**RECORDED INFORMATION:**
>>>

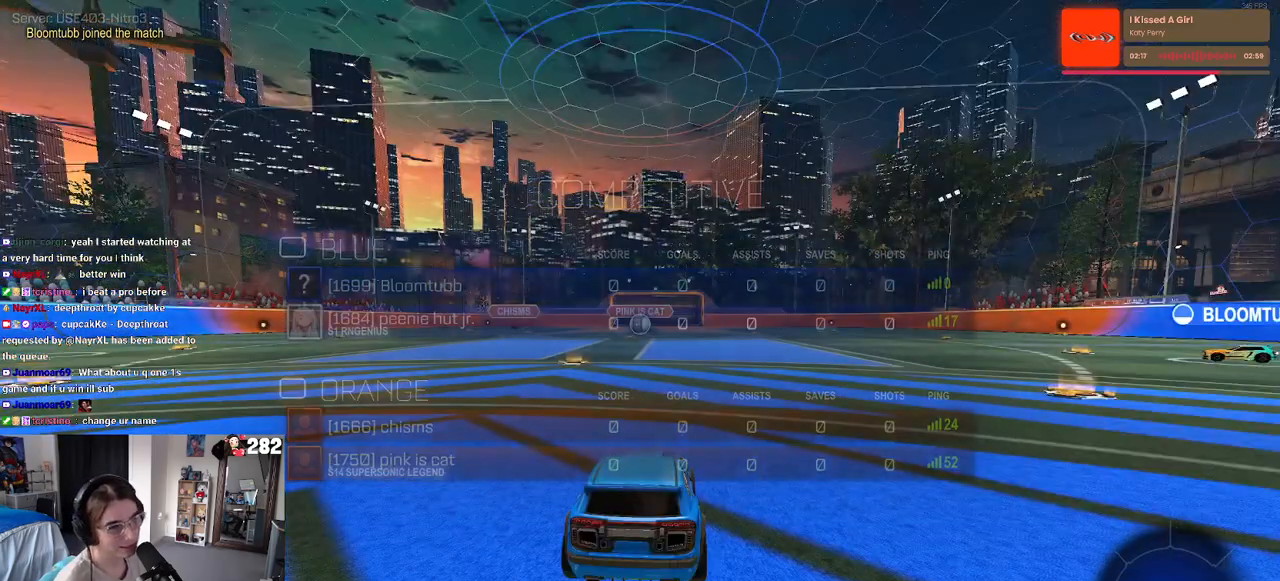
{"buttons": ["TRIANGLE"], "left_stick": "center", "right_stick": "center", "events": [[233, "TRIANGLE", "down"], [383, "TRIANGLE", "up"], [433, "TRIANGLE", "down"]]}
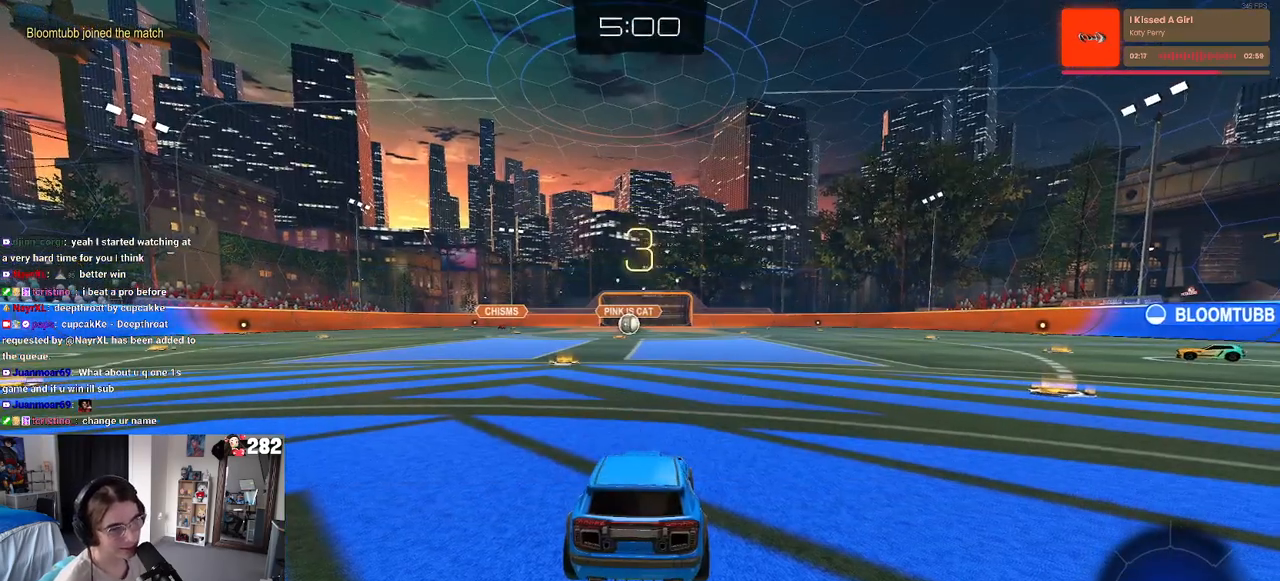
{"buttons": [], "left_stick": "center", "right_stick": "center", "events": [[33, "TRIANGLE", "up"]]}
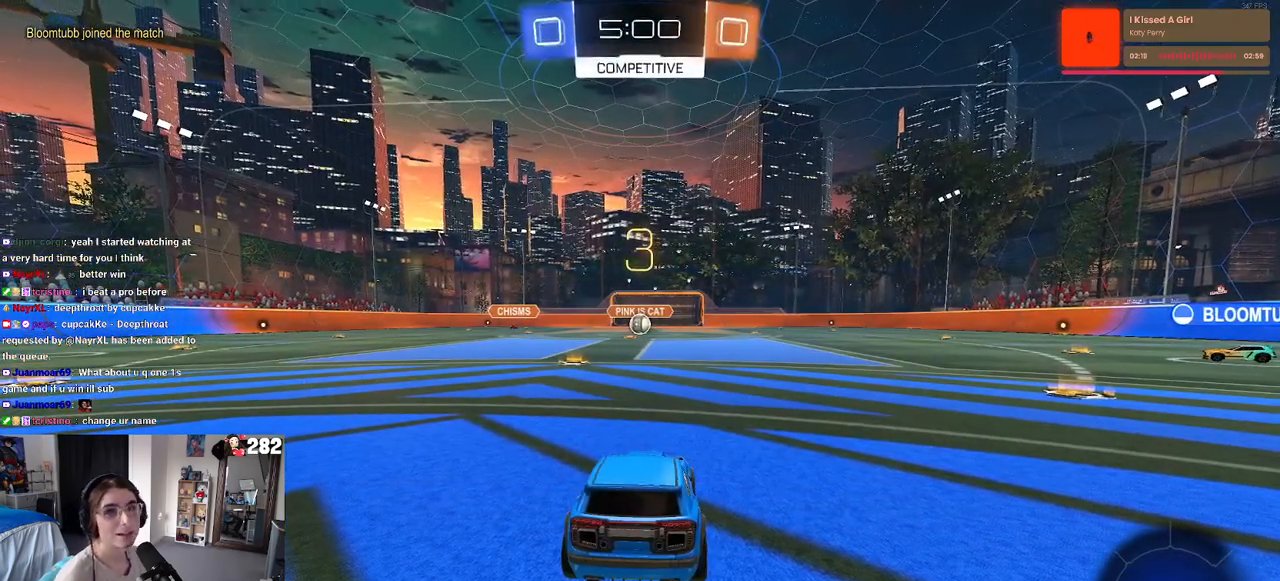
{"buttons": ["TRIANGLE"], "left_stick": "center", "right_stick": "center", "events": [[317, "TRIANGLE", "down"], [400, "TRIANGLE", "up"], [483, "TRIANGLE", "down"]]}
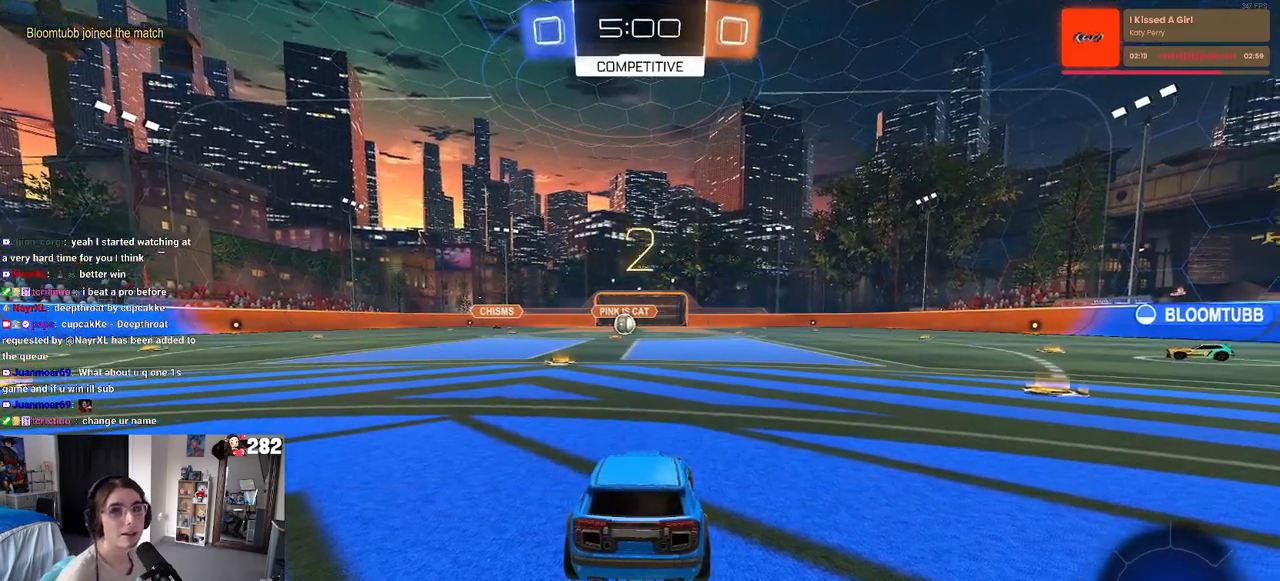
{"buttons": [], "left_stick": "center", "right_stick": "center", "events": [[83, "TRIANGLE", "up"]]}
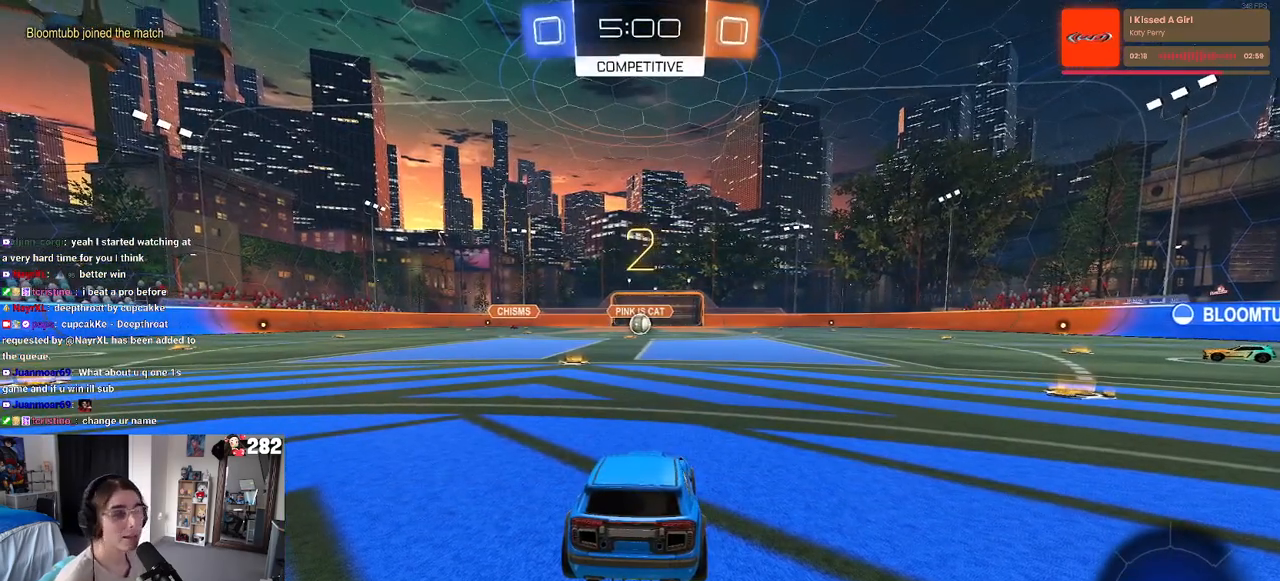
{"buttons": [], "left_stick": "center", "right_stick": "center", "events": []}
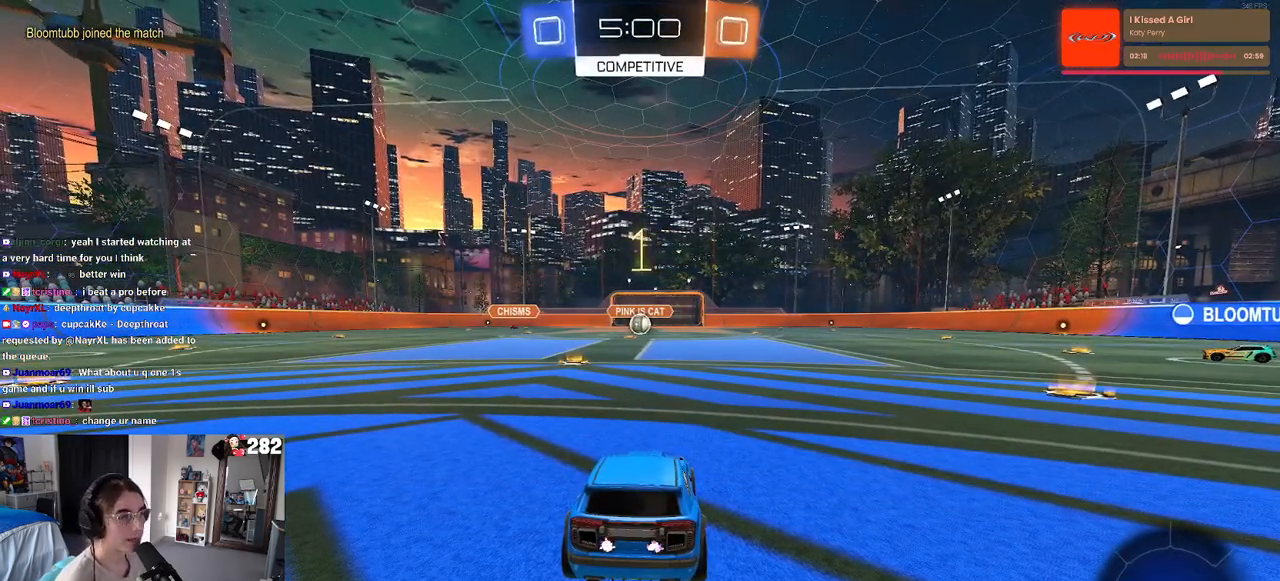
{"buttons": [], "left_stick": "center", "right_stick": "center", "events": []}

<<<

**HOW TO COMPLETE THIS TASK:**
Please copy the data shown above word for word, omitting the pictures.

**EXERCISE RESULT:**
{"buttons": ["TRIANGLE"], "left_stick": "center", "right_stick": "center", "events": [[233, "TRIANGLE", "down"], [383, "TRIANGLE", "up"], [433, "TRIANGLE", "down"]]}
{"buttons": [], "left_stick": "center", "right_stick": "center", "events": [[33, "TRIANGLE", "up"]]}
{"buttons": ["TRIANGLE"], "left_stick": "center", "right_stick": "center", "events": [[317, "TRIANGLE", "down"], [400, "TRIANGLE", "up"], [483, "TRIANGLE", "down"]]}
{"buttons": [], "left_stick": "center", "right_stick": "center", "events": [[83, "TRIANGLE", "up"]]}
{"buttons": [], "left_stick": "center", "right_stick": "center", "events": []}
{"buttons": [], "left_stick": "center", "right_stick": "center", "events": []}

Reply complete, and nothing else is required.